The Publican, Chicago
Our final stop before the long car ride home. The design and decor are really unique with long, communal tables, tall, stiff-backed chairs and beautiful wood and brass fixtures. We were there for afternoon service (3:30-5:30) so didn’t have the full menu or a big crowd but the space was filling up by the time we left. The limited menu was a perfect sampling of their easy, lighter dishes. We took in some frites (also offered with a poached egg – I’m seeing a midwest trend here) as well as some oysters (the chef’s selection, decent but ultimately disappointing since they weren’t our own) and the charcuterie plate (pork pie; duck liver terrine; spicy Spanish sausage; and a first for me, raisin mustard).

Eastern Standard, Boston



Ok, ok. Not on the itinerary but we did end our vacation here on Sunday night. Garrett Harker invited locally based friends that are originally from in and around the Maryland area to join him for an authentic Maryland-style crab festival and it was glorious.
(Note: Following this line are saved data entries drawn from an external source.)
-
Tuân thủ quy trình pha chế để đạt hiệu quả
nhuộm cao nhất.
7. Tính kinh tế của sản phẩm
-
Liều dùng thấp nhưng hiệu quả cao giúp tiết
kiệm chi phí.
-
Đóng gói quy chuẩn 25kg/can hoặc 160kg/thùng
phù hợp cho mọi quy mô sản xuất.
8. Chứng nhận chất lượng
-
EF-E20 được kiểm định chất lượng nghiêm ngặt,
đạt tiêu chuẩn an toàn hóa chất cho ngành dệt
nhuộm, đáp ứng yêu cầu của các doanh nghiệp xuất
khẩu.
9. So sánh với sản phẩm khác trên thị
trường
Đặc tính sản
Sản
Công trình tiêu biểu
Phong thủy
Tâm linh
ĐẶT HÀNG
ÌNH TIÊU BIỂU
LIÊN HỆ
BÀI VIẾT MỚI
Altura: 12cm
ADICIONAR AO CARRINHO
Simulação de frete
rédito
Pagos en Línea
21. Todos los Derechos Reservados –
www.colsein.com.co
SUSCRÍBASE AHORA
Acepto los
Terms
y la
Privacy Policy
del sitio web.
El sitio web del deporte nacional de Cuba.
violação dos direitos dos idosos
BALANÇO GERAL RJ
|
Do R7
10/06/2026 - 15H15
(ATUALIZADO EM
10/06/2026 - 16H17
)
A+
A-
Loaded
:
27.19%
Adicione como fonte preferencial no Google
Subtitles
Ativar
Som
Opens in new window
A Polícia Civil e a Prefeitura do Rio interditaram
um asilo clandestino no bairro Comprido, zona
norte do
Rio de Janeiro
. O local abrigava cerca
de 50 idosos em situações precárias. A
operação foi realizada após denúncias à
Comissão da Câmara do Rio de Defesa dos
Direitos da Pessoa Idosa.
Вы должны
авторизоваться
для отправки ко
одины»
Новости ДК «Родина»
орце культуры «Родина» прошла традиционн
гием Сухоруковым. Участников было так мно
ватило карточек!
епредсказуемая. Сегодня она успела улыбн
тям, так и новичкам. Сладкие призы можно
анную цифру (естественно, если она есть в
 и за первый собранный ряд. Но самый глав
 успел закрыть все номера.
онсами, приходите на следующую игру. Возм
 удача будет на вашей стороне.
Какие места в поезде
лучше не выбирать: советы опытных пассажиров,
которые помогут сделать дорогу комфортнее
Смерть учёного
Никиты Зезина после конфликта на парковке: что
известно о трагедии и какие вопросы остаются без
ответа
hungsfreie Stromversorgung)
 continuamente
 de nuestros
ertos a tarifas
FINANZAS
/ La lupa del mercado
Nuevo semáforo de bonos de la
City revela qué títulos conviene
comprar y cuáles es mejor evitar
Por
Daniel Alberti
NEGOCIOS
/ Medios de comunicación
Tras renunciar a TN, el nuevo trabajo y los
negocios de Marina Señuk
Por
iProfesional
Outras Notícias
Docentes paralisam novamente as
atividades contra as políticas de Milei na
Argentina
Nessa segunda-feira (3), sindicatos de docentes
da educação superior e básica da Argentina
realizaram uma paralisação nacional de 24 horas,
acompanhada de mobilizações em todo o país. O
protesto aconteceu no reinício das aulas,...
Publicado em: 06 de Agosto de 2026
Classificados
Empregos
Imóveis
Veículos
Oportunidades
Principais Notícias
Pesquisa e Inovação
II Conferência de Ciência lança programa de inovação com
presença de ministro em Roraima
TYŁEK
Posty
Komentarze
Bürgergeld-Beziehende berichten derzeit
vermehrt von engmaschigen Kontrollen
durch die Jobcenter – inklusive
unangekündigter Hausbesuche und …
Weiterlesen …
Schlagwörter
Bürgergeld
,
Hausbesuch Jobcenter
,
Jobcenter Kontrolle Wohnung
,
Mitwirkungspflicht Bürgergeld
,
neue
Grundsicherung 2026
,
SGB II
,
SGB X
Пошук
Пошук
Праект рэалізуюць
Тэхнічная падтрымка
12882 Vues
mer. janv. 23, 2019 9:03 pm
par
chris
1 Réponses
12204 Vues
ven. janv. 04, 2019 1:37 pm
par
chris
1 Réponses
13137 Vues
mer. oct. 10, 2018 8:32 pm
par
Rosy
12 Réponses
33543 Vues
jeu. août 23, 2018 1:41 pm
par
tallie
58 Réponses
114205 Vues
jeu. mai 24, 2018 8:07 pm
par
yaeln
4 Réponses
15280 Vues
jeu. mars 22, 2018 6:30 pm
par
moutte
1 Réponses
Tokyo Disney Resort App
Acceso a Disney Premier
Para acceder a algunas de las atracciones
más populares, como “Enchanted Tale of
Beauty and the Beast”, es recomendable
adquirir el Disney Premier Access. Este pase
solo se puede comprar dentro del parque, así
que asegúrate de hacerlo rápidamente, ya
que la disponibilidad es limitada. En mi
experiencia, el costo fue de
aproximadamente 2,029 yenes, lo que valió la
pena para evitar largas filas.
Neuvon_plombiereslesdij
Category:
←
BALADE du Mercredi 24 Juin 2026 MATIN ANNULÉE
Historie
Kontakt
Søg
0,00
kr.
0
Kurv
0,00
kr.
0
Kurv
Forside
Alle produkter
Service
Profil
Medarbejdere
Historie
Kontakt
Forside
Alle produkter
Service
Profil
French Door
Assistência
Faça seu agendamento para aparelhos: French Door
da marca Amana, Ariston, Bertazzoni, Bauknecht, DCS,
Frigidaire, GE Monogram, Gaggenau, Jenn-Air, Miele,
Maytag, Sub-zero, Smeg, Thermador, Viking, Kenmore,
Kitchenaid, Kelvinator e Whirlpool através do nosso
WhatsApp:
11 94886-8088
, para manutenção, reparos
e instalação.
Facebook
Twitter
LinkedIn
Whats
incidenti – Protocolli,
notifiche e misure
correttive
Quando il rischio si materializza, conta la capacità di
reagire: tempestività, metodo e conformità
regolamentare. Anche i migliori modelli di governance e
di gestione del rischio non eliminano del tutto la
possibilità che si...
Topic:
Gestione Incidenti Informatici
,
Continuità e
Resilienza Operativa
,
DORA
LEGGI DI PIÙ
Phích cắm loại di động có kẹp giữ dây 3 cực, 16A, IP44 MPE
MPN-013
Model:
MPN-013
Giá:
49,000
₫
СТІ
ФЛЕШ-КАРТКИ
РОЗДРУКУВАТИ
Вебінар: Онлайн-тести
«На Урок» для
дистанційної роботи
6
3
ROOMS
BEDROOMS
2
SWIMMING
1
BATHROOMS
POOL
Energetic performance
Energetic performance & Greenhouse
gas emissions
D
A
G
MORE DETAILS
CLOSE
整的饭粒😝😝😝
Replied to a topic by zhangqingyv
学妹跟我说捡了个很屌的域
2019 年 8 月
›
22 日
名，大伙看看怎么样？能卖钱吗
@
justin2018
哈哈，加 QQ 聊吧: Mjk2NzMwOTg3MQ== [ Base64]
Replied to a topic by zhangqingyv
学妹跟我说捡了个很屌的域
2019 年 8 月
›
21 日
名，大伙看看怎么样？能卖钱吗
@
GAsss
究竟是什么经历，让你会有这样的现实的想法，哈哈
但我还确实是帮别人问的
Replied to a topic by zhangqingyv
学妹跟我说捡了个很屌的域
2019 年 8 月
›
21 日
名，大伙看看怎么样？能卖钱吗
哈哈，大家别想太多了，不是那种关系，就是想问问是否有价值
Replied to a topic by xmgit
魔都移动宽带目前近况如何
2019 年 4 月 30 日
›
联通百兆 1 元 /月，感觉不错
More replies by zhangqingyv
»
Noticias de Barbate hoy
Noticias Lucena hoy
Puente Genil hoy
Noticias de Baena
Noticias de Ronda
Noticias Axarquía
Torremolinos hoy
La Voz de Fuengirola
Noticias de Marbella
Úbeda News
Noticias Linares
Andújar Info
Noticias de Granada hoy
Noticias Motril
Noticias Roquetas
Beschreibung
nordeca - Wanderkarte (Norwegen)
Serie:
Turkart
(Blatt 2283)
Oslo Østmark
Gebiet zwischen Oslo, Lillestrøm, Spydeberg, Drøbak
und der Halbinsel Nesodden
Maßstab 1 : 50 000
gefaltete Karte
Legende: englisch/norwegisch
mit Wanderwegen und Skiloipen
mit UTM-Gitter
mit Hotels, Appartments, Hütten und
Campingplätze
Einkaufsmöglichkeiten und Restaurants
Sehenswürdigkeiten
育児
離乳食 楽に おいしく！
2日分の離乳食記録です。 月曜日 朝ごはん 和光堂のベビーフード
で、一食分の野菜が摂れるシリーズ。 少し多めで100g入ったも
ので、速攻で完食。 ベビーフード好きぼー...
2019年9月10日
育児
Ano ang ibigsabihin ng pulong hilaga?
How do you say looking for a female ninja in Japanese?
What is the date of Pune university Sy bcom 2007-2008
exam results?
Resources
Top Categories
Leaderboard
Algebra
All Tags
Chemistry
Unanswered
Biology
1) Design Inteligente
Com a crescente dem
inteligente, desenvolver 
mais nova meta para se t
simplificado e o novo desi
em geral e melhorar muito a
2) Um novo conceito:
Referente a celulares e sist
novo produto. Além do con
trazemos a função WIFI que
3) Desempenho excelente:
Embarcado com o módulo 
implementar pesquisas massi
Newspapers, mallets, Old Bay, Natty Bo in the can, tasty crabs, and yes (YES!), TastyCakes for dessert (Mom, you would have loved it.) It ended with CJ laying face down on the table due to a self-induced food coma (he survived) along with us leaving in time to get a full night sleep and head back to work on Monday morning.

the aftermath

the aftermath

It is fantastic to be home but sadly, staring into our far-too-empty fridge makes me really want to go back to Chicago. Or at least crack open some Island Creeks.